[Page-level text extractions]
———

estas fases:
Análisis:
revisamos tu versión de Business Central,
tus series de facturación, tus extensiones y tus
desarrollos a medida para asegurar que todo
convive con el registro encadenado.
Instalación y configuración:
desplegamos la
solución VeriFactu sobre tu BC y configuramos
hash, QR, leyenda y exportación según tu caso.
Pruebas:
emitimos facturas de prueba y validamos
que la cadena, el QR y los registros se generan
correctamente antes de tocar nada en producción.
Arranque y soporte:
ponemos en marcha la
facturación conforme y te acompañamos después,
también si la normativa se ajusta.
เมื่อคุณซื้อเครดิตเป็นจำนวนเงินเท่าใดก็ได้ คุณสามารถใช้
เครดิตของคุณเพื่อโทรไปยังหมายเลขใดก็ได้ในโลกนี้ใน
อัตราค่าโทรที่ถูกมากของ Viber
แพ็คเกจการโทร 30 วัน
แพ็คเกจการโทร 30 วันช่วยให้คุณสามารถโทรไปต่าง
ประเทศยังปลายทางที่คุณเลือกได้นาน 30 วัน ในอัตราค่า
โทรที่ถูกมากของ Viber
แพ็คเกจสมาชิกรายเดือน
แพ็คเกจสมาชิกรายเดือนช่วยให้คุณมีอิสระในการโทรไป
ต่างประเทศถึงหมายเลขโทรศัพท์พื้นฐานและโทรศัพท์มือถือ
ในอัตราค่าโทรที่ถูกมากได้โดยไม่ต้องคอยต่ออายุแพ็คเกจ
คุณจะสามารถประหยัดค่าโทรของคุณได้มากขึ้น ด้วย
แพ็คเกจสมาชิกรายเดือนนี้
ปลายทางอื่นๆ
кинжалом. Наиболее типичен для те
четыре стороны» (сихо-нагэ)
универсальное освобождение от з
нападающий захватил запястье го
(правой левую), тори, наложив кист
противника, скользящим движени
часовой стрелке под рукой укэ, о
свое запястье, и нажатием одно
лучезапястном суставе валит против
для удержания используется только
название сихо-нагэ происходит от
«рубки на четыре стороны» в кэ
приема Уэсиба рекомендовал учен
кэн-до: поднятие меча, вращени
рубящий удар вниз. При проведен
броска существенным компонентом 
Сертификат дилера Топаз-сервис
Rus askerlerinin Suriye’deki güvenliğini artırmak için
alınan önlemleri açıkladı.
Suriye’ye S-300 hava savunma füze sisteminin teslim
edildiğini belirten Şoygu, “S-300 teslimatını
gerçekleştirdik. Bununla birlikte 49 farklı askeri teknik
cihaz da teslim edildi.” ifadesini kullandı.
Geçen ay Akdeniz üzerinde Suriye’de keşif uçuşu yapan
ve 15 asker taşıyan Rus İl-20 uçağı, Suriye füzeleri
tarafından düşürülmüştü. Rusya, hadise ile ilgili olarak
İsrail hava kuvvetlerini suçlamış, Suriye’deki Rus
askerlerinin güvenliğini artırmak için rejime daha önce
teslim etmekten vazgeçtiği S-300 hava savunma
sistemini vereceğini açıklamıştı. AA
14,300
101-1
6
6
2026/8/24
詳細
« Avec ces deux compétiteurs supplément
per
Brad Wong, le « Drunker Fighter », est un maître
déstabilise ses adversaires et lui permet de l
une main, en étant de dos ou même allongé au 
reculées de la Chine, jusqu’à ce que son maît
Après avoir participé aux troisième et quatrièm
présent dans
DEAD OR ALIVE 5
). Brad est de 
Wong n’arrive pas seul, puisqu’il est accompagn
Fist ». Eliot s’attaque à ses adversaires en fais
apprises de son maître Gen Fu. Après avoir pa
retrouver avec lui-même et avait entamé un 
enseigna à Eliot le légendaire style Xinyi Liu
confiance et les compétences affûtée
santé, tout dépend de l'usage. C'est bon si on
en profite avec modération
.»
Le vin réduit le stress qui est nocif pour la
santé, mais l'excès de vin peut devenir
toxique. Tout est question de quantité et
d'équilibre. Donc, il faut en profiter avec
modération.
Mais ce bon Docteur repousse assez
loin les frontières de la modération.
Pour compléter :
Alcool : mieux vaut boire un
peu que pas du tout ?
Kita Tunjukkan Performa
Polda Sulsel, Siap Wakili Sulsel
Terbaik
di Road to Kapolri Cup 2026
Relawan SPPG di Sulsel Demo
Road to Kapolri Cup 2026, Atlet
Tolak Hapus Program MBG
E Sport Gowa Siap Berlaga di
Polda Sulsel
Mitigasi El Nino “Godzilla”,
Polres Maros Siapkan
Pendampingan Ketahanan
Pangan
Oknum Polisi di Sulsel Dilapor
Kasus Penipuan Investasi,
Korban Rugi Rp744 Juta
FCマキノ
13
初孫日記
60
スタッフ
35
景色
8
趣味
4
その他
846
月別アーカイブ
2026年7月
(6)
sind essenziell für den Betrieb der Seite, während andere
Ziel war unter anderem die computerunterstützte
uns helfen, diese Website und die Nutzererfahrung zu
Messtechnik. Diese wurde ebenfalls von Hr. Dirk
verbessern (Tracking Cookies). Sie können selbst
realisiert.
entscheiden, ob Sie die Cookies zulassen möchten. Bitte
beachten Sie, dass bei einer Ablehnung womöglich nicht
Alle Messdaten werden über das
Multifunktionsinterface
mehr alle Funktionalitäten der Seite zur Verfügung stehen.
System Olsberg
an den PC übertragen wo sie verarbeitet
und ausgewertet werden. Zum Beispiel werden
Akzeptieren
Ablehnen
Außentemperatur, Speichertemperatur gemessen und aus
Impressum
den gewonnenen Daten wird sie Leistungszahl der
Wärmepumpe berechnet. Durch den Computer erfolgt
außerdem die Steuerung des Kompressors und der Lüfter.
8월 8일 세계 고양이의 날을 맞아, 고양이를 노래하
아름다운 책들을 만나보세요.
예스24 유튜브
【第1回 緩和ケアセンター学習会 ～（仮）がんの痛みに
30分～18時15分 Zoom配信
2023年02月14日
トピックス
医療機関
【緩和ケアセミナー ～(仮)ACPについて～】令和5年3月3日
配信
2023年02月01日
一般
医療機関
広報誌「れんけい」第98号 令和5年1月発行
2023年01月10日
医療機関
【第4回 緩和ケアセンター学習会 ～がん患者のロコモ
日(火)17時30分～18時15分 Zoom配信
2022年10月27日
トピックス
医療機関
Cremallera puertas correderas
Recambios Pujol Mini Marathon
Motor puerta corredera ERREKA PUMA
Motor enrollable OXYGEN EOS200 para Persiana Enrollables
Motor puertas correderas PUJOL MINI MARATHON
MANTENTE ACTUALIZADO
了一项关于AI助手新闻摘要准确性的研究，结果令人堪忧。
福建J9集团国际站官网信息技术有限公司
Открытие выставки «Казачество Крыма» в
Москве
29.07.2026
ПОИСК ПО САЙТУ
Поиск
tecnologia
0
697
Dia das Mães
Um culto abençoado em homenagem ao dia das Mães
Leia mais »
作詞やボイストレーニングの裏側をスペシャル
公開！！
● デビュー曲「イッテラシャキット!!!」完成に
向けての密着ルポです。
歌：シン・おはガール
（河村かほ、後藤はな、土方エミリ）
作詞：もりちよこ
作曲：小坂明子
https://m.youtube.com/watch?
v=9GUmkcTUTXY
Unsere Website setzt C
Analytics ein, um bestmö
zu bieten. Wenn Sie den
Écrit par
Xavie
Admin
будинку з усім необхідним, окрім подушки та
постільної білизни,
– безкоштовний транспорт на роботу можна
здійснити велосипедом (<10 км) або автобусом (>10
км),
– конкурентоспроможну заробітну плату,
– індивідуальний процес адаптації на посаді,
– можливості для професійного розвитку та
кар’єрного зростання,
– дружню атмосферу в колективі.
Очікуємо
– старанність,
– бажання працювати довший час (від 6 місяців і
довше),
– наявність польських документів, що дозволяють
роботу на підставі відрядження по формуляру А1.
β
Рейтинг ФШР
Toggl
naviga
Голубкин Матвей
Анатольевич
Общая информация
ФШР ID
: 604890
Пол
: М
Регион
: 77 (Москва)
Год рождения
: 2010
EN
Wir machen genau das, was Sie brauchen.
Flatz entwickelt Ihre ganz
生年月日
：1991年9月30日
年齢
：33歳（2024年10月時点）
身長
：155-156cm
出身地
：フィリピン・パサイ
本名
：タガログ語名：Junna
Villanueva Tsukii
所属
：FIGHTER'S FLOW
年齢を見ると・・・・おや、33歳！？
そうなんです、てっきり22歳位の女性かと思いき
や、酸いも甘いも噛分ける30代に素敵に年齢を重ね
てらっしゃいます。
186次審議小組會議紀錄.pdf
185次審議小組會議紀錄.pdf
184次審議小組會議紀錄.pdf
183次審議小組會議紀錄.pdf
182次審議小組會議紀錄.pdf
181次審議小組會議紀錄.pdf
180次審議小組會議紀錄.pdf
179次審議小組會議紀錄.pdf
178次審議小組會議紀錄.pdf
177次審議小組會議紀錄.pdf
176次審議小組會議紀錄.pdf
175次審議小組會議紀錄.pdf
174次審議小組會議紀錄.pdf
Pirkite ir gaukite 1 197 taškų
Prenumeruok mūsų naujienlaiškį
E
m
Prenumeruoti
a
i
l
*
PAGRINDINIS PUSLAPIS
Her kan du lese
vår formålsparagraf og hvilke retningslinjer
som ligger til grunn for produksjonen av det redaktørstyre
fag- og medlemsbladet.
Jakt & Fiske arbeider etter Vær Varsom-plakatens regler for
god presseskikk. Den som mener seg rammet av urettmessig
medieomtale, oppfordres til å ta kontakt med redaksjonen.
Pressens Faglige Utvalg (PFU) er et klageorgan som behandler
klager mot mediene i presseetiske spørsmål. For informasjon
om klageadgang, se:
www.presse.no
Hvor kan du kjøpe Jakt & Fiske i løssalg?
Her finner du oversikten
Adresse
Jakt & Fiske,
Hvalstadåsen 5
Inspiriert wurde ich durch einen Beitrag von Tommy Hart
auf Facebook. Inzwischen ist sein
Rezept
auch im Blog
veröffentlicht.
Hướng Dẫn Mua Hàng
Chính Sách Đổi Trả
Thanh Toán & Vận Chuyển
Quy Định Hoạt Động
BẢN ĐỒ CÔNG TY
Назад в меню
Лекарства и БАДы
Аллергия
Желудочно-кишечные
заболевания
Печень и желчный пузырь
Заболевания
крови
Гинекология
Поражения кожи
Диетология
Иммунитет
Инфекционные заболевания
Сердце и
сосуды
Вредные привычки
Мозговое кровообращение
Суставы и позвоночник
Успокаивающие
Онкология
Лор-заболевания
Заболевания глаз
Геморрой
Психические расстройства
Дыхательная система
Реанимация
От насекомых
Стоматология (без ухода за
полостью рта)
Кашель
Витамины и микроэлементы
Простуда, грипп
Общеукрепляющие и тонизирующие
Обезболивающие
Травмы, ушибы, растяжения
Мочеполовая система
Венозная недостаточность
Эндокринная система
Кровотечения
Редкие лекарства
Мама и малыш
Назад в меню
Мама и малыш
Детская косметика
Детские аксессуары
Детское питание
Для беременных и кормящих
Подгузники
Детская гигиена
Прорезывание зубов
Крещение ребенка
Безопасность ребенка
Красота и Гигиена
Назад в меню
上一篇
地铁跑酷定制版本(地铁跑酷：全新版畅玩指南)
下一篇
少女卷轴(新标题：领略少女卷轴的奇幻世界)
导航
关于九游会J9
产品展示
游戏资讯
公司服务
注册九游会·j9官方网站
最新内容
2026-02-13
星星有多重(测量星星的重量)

———

WORK TO COMPLETE >> There is a run of lines above from the one with "178次審議小組會議紀錄.pdf" to the one with "veröffentlicht."; print exactly that run, both ends included, and nothing else.

EXPECTED OUTPUT >>
178次審議小組會議紀錄.pdf
177次審議小組會議紀錄.pdf
176次審議小組會議紀錄.pdf
175次審議小組會議紀錄.pdf
174次審議小組會議紀錄.pdf
Pirkite ir gaukite 1 197 taškų
Prenumeruok mūsų naujienlaiškį
E
m
Prenumeruoti
a
i
l
*
PAGRINDINIS PUSLAPIS
Her kan du lese
vår formålsparagraf og hvilke retningslinjer
som ligger til grunn for produksjonen av det redaktørstyre
fag- og medlemsbladet.
Jakt & Fiske arbeider etter Vær Varsom-plakatens regler for
god presseskikk. Den som mener seg rammet av urettmessig
medieomtale, oppfordres til å ta kontakt med redaksjonen.
Pressens Faglige Utvalg (PFU) er et klageorgan som behandler
klager mot mediene i presseetiske spørsmål. For informasjon
om klageadgang, se:
www.presse.no
Hvor kan du kjøpe Jakt & Fiske i løssalg?
Her finner du oversikten
Adresse
Jakt & Fiske,
Hvalstadåsen 5
Inspiriert wurde ich durch einen Beitrag von Tommy Hart
auf Facebook. Inzwischen ist sein
Rezept
auch im Blog
veröffentlicht.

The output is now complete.